Given records: Begin

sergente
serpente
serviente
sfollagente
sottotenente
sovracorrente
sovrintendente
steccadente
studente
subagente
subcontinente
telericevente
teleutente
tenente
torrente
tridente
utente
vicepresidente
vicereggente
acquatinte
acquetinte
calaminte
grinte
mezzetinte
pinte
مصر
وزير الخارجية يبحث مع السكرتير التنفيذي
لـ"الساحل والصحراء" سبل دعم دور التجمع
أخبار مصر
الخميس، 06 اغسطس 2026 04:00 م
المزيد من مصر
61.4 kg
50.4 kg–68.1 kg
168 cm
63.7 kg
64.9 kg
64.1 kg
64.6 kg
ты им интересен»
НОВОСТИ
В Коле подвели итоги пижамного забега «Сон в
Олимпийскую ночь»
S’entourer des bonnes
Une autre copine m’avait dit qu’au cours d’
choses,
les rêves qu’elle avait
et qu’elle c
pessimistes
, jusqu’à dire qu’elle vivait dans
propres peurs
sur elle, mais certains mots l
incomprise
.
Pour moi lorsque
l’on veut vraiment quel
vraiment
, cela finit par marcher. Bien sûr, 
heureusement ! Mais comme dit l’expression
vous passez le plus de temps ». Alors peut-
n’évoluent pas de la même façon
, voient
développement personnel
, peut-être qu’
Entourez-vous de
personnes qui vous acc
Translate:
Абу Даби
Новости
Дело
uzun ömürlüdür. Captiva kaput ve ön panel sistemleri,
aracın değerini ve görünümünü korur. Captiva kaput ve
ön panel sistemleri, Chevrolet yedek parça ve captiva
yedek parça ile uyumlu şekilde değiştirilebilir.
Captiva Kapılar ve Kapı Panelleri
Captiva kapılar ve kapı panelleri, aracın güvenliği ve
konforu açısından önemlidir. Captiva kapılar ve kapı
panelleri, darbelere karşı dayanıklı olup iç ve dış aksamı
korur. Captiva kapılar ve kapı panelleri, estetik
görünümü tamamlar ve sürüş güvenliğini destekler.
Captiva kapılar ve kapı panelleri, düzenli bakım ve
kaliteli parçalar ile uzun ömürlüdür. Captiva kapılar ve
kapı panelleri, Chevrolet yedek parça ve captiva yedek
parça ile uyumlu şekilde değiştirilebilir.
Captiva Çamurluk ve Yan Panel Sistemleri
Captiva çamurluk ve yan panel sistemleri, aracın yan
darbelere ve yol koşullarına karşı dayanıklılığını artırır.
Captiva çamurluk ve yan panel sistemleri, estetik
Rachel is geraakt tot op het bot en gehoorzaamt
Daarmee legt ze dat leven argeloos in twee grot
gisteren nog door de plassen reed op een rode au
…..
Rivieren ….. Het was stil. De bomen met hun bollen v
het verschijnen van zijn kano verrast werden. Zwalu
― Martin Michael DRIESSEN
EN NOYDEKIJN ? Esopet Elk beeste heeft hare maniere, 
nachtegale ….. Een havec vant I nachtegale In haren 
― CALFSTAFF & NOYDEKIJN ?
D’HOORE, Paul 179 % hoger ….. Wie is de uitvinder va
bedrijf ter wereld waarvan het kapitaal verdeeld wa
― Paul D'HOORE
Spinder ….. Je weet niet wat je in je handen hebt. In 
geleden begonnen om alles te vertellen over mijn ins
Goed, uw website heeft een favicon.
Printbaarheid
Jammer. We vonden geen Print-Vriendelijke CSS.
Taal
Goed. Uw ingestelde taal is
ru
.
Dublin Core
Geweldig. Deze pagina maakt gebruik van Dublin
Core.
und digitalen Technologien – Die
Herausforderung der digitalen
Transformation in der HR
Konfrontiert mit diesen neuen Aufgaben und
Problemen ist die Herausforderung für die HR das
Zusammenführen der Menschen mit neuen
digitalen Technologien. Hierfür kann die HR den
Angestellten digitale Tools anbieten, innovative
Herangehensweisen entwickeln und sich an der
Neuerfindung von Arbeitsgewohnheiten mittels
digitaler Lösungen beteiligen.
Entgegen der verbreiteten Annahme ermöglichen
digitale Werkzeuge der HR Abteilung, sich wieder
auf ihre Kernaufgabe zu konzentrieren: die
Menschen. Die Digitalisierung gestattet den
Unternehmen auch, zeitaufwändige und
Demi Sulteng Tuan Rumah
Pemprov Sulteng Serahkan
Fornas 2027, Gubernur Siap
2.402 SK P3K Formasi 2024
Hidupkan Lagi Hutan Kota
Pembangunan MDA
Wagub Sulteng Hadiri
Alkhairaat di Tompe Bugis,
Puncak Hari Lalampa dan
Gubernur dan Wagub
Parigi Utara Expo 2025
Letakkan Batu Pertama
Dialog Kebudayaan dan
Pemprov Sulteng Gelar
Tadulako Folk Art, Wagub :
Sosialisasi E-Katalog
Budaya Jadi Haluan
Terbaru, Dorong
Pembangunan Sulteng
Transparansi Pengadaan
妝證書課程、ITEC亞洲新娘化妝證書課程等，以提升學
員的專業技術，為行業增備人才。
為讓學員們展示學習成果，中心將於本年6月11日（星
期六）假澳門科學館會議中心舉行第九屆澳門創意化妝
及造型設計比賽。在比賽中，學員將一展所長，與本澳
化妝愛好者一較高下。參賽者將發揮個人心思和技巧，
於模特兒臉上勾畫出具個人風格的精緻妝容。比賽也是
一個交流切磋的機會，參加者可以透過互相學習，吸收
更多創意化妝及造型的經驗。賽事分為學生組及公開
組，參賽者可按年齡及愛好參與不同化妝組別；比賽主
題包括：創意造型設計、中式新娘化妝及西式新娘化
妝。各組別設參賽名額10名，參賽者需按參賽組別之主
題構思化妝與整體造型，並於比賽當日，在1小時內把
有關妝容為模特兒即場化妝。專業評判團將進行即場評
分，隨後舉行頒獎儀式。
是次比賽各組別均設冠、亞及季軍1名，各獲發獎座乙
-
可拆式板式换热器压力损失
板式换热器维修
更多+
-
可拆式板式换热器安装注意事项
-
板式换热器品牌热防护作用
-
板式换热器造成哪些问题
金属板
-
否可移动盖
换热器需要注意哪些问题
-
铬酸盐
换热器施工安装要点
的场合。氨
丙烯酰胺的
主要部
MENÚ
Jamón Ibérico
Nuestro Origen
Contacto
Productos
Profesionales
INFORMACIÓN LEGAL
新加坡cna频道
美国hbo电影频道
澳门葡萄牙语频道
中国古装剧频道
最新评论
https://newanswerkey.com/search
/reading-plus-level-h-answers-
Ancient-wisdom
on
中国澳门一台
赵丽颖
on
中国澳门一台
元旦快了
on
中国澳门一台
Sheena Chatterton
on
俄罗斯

Given records: End

* [Exercise details] Work out how many lines above contain the word "digitalen". Give only the number.

* [Expected answer] 3